-- SOURCE PASSAGE --
########################################
Hello. I'm Stephen. I'm a bit of a socially awkward guy, to be honest, and I'm not entirely sure what information would be relevant here. I'm apathetic towards a lot of things, and generally my indifference makes me or others uncomfortable. I tend to lie quite a bit, not out of a compulsion, but because I really don't think anything that I have to say would be interesting to other. I have a bit of a confidence problem, if you haven't noticed, but that's to be expected of someone in my position in life.

Here's some generalities:
I'm a four time college dropout.
I'm socially awkward, but functional for the most part.
I'm socially disinterested and uninteresting, though I'm able to hold any level conversation.
I'm a writer and my first novel, In the Garden of Souls, was published 26 April 2014.
I enjoy the quiet.
I'm uninterested in partying or normal social activities.
I've a small number of close friends, but fierce loyalty to them.
I'm an opinionated asshole, but I'm working on that.
I'm quiet, not shy.

As for other potential things:
I am apathetic towards sex.
########################################
According to the self-introduction above, on what date was Stephen's first novel published?

-- RAW DATA --
########################################
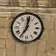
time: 7:01
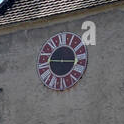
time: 9:15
########################################
-- CORRECT ANSWER --
26 April 2014